Все бакинцы были киноманами. Люди по 20 раз ходили на «Большой вальс», «Серенаду солнечной долины» и другие трофейные фильмы в Клуб моряков или в клуб «Заготзерно». При этом они зорко подмечали самые удачные детали в одежде героев, а потом использовали их. В 1955 году на экраны вышел бельгийский нуар под названием «Чайки умирают в гавани». Мы с друзьями с ума сходили по нему – так стильно там был одет герой! Все бакинцы подражали ему.

Да, почти все в Баку в те времена одевались хорошо, но некоторые – просто бесподобно. Это был, например, художник Мехти Гюмриев или пианист Владимир Владимиров по прозвищу Штатник: он был похож на персонажей американских фильмов. Еще одна признанная икона стиля – доктор наук, военный историк Хаджи-Мурат Ибрагимбейли, красавец, щеголь и сердцеед. По долгу службы он всегда носил военную форму, которая сидела на нем безупречно. Во-первых, Хаджи-Мурат шил ее на заказ, точно по фигуре. Во-вторых, уделял внимание деталям: приподнимал козырек фуражки, делал галифе особой формы. В сочетании с его харизмой получался блестящий результат.

Я помню фамилии многих выдающихся бакинских портных того времени: Черенков, Лозгачев, Садыхов. Рассказывали про мастера, который мог сшить костюм на глаз, без примерок. Он просто смотрел на человека пару минут, а через неделю отдавал ему готовый заказ. И костюм сидел идеально.

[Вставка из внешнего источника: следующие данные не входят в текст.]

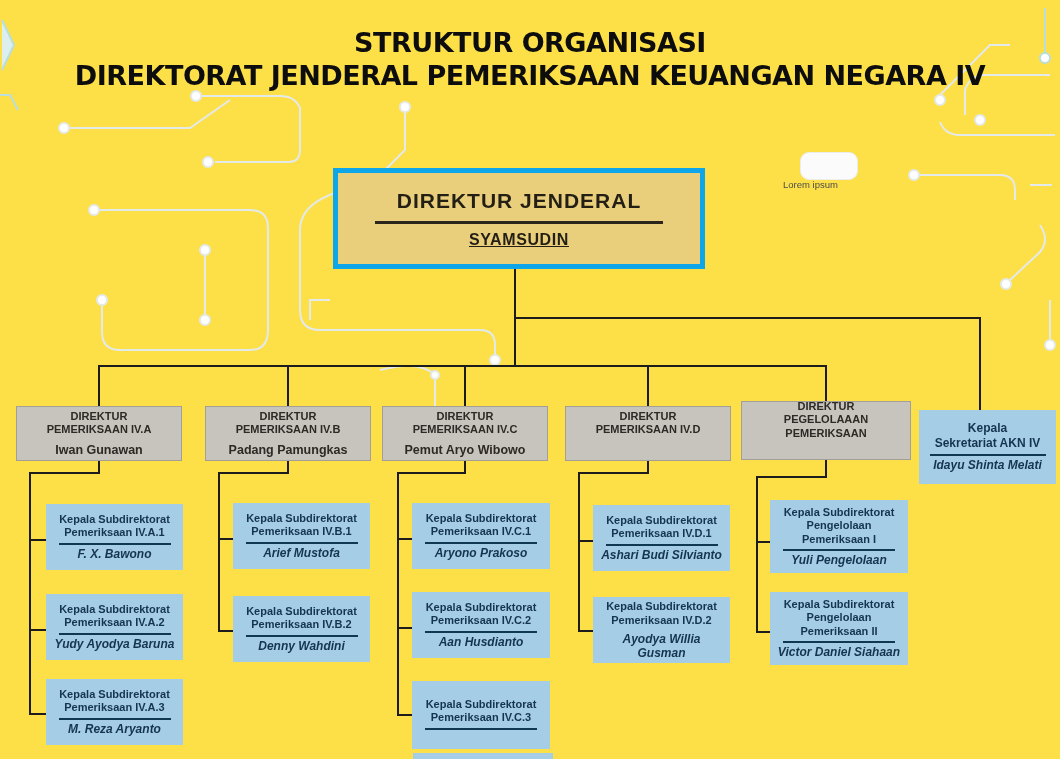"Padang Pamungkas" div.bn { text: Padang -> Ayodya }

Но в послевоенное время подростки стеснялись носить новую одежду: не хотелось дразнить тех, кто таковой не имел. Помню, в конце 1940-х годов родители купили мне костюм фабрики «Большевичка». И я сначала носил новые костюмные брюки со старым пиджаком. Потом – новый пиджак со старыми брюками. И только через пару-тройку месяцев показался приятелям в условно новом костюме.

***

Целых 15 лет я каждый день ходил от улицы Азизбекова по одному и тому же маршруту – сначала в школу, а потом в университет, который располагался чуть дальше.

Своих школьных учителей я помню прекрасно: и Софью Моисеевну Фейгину, которая встретила меня в первом классе, и преподавателя русского языка и литературы Бориса Михайловича Айнемера. Когда мы принимались шуметь на уроках, он внезапно начинал читать наизусть стихи. Обычно это было что-то запрещенное (например, Есенин) либо любовная лирика (часто Маяковский). Конечно, мы тут же затихали.

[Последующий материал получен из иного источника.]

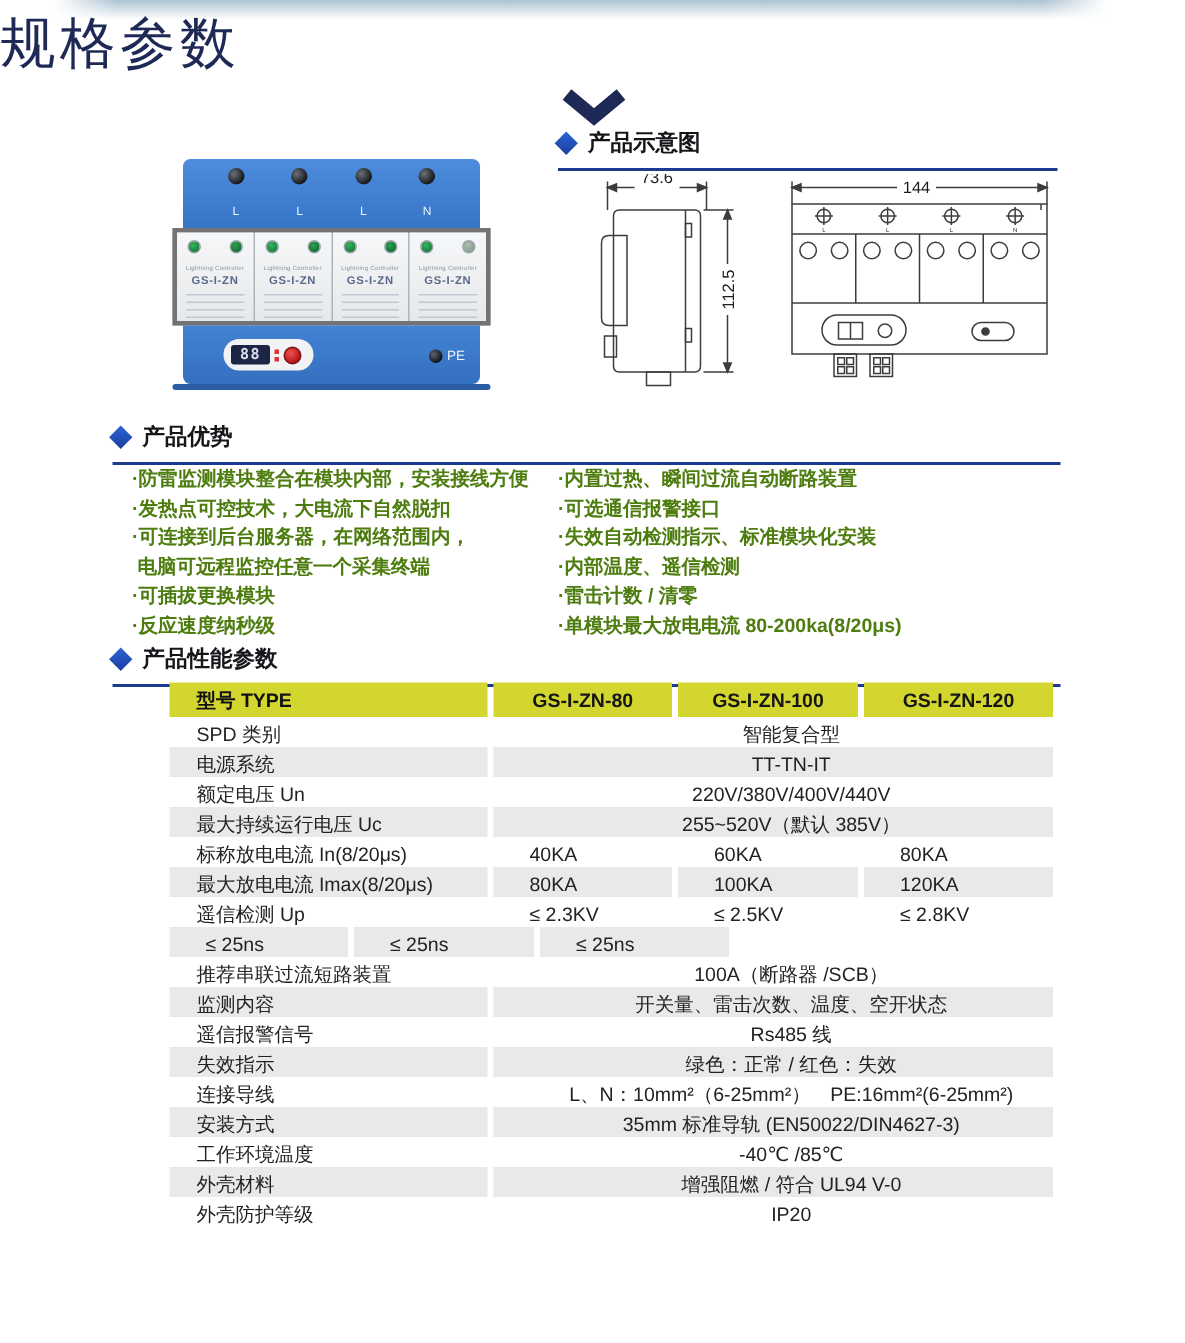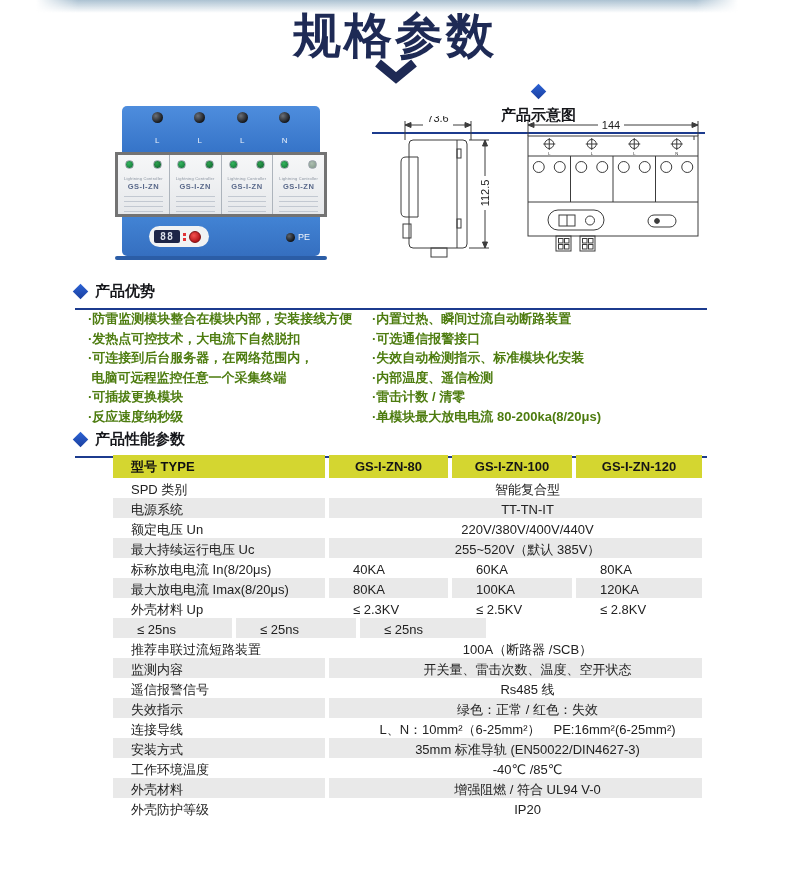"规格参数" .page-title { font-size: 48px -> 37px; font-weight: 700 -> 400; text-align: center -> left }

Больше всего в школе мне нравилась история. Наша учительница Александра Кузьминична сумела привить классу интерес к предмету. Мы же были детьми войны, поэтому все связанное с боями и подвигами страшно нас интересовало. А Александра Кузьминична, давая материал, всегда рассказывала героические истории про участников событий.

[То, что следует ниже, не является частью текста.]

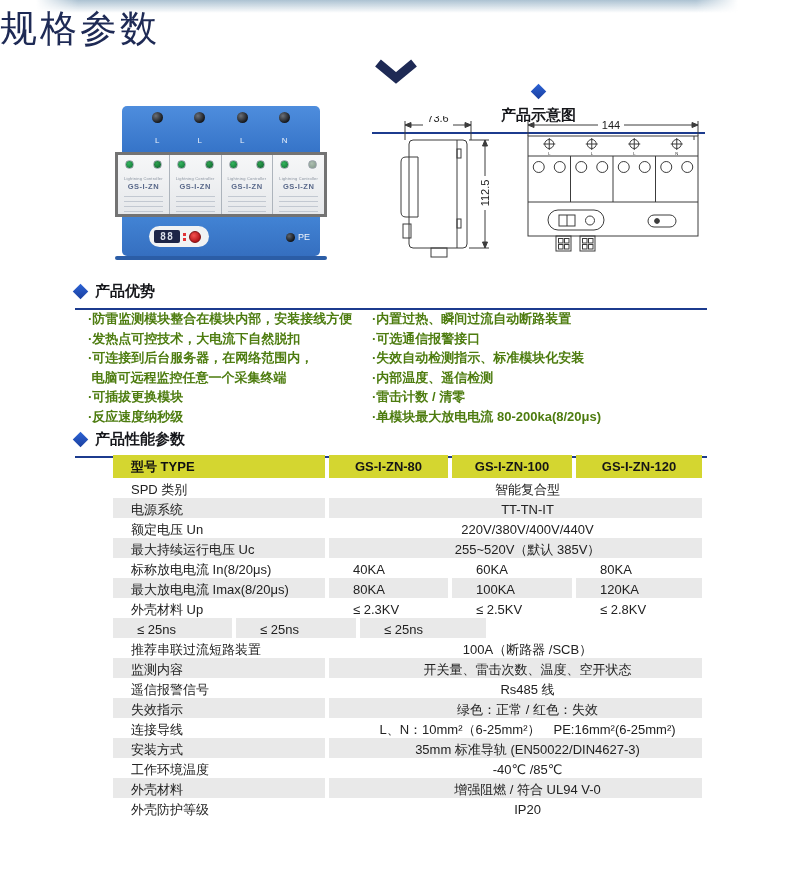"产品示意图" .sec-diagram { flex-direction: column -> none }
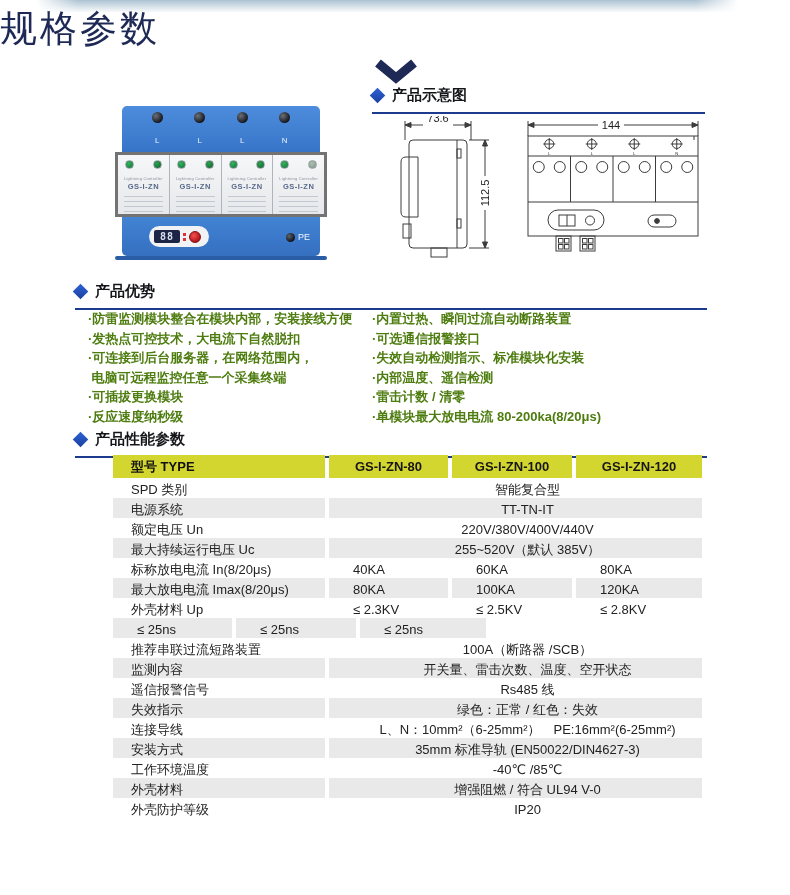"外壳材料 Up" div.c0 { text: 外壳材料 -> 遥信检测 }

Словом, на выпускных экзаменах я мечтал об историческим факультете. Однако родители были против: их не устраивало, что после истфака я пойду работать преподавателем. Тут уместно рассказать популярный бакинский анекдот тех лет: он объясняет, в каком положении находились тогда учителя.

Итак, в подворотне стоят грабители, выбирают жертву. Идет первый прохожий. «Ты кем работаешь?» – спрашивают его грабители.

– Я врач.

– Тогда вытаскивай все из карманов.

Следующий прохожий – инженер. Грабят и его. Спрашивают третьего прохожего, кто он по профессии.

– Учитель.

– Ах ты, бедняга! На, забирай все наши деньги.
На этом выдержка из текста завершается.